If you have been following my Ghana journal here, I think
you can’t help but feel how much I admire the culture. Many times I feel
I’m leaning too far to the Romantic view and just praising without reservation.
I don’t think that’s a harmful thing, but even as I praise, I know that every
culture has its shadow and that if I lived here long enough, more and more of
it would appear. Or I would be less patient with the shadow issues I’ve
observed. Like today.
The African “rubber time” is a wink-wink joke both among
travelers and Africans and coming from the culture of clocks and obsessive
timetables, I often enjoy the more relaxed conception. Except sometimes. Like
when we waited two and a half hours for our lunch the other day. Well, actually
that was fine, we enjoyed each other’s company. But yesterday I ordered a lunch
by myself at our hotel here and was told it would be ready in 30 minutes.
Knowing what that meant, I came back in 45. Naturally, it wasn’t ready, so I
sat and talked with a friend. At one hour, I checked with the man at the
window. “Oh, yes, just a small time more.” Twenty minutes later, I checked
again. He shook his head and walked away to find out and didn’t return for
another 15 minutes. Still no lunch. We
were now an hour past the original estimate. Finally, my friend and I
threatened to go into the kitchen (we didn’t) and then said that if it wasn’t
ready in five minutes, I was leaving to go find somewhere else to eat. It was a
bluff, of course, because if I did go somewhere else, I imagined another two-hour
wait. So just before the given deadline, my lunch finally appeared. Go figure.
(I’ve noticed that when Kofi says the group is going to play a “slow” piece,
it’s at a tempo that I can barely keep up with. So my new proverb for West
Africa: “In music, slow means fast. In service, fast means slow.”
When we buy a beer at the bar here, the waiters suddenly
have no change. So we give them more money and they write down a credit on a
little piece of paper. It’s charming.
Except when you go the next day and order another beer using
your credit which has suddenly disappeared on that piece of paper. Or you use
the makeshift Internet Service they have here, wait for the hamsters to spin
the wheel and then when you think you’ve logged out, you discover the next time
that the time ran out and the answer as to why is a shoulder shrug.

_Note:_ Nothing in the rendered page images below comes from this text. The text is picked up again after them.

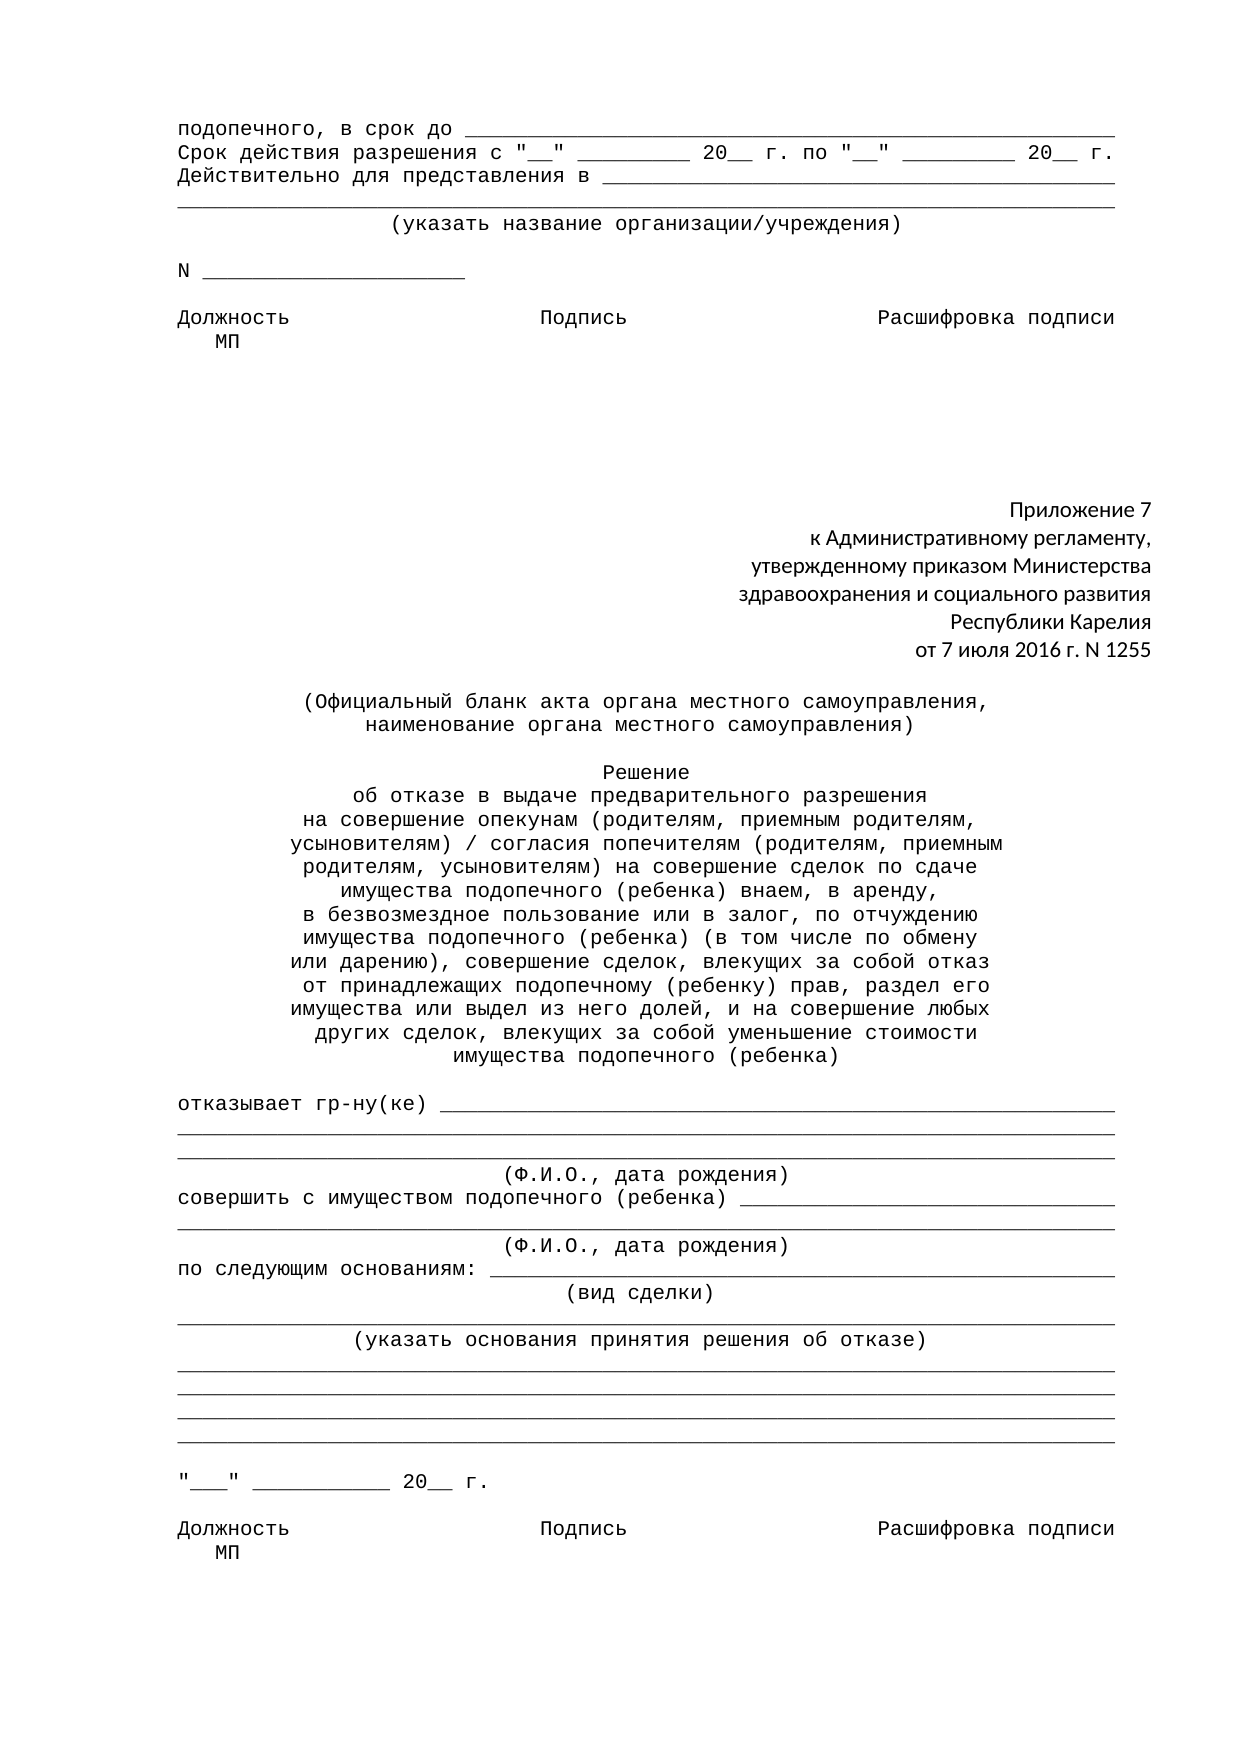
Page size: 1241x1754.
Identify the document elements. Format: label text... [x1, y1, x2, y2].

text (указать основания принятия решения об отказе) [177, 1329, 1152, 1353]
text наименование органа местного самоуправления) [177, 714, 1152, 738]
text в безвозмездное пользование или в залог, по отчуждению [177, 904, 1152, 927]
text Приложение 7 [177, 495, 1152, 523]
text Республики Карелия [177, 607, 1152, 635]
text совершить с имуществом подопечного (ребенка) ______________________________ [177, 1187, 1152, 1211]
text имущества или выдел из него долей, и на совершение любых [177, 998, 1152, 1022]
text к Административному регламенту, [177, 523, 1152, 551]
text отказывает гр-ну(ке) ______________________________________________________ [177, 1093, 1152, 1116]
text ___________________________________________________________________________ [177, 1116, 1152, 1140]
text имущества подопечного (ребенка) [177, 1046, 1152, 1069]
text (вид сделки) [177, 1282, 1152, 1306]
text Действительно для представления в _________________________________________ [177, 165, 1152, 189]
text усыновителям) / согласия попечителям (родителям, приемным [177, 833, 1152, 856]
text здравоохранения и социального развития [177, 579, 1152, 607]
text от 7 июля 2016 г. N 1255 [177, 635, 1152, 663]
text МП [177, 1542, 1152, 1566]
text ___________________________________________________________________________ [177, 1140, 1152, 1164]
text Должность Подпись Расшифровка подписи [177, 1518, 1152, 1542]
text об отказе в выдаче предварительного разрешения [177, 785, 1152, 809]
text имущества подопечного (ребенка) (в том числе по обмену [177, 927, 1152, 951]
text (указать название организации/учреждения) [177, 213, 1152, 236]
text (Официальный бланк акта органа местного самоуправления, [177, 691, 1152, 714]
text родителям, усыновителям) на совершение сделок по сдаче [177, 856, 1152, 880]
text (Ф.И.О., дата рождения) [177, 1164, 1152, 1187]
text "___" ___________ 20__ г. [177, 1471, 1152, 1495]
text подопечного, в срок до ____________________________________________________ [177, 118, 1152, 142]
text других сделок, влекущих за собой уменьшение стоимости [177, 1022, 1152, 1046]
text (Ф.И.О., дата рождения) [177, 1235, 1152, 1258]
text ___________________________________________________________________________ [177, 1306, 1152, 1329]
text Решение [177, 762, 1152, 785]
text ___________________________________________________________________________ [177, 1424, 1152, 1447]
text по следующим основаниям: __________________________________________________ [177, 1258, 1152, 1282]
text от принадлежащих подопечному (ребенку) прав, раздел его [177, 974, 1152, 998]
text Срок действия разрешения с "__" _________ 20__ г. по "__" _________ 20__ г. [177, 142, 1152, 165]
text имущества подопечного (ребенка) внаем, в аренду, [177, 880, 1152, 904]
text утвержденному приказом Министерства [177, 551, 1152, 579]
text МП [177, 331, 1152, 354]
text N _____________________ [177, 260, 1152, 284]
text ___________________________________________________________________________ [177, 189, 1152, 213]
text или дарению), совершение сделок, влекущих за собой отказ [177, 951, 1152, 974]
text ___________________________________________________________________________ [177, 1211, 1152, 1235]
text на совершение опекунам (родителям, приемным родителям, [177, 809, 1152, 833]
text ___________________________________________________________________________ [177, 1400, 1152, 1424]
text Должность Подпись Расшифровка подписи [177, 307, 1152, 331]
text ___________________________________________________________________________ [177, 1353, 1152, 1377]
text ___________________________________________________________________________ [177, 1377, 1152, 1400]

I don’t’ want to be one of those obnoxious Westerners
flashing my entitlement around. I recognize I come from a culture where we
expect things to work and buses to run on time and we feel justified in getting
pissed off if something is 3 minutes late or our Internet connection is slow.
If something doesn’t work, we expect it to get fixed right away and if it can’t
be, we expect a new one or a refund or a credit, along with an apology.
I remember traveling here with my family 17 years ago and coming
to a hotel where we paid and then went to our room and discovered there was no
water. And then the electricity went out. Off we marched to the front desk to
tell them and their response was, “Oh, yes, That happens sometime.” “Will it be
fixed tonight?” “Maybe yes. Maybe no.” “Well, if we have no electricity or
water, can we pay a different price for the room?” Puzzled look. Translation.
“No.” It makes for some charming travel stories, but let’s face it, it’s
frustrating sometimes.
So the question is whether such things are necessary
counterparts of a loose relationship with time and technological expectations. Would
the people lose their humor, their affability, their relaxed quality, if they
turned to the Western model of efficiency and tight-lipped insistence that
everything work perfectly and come on time? Can they have that cake and eat it
too?
I have no idea. But I just had to vent. Let’s see if I have
enough credit and the Internet works so I can post this. Maybe yes. Maybe no.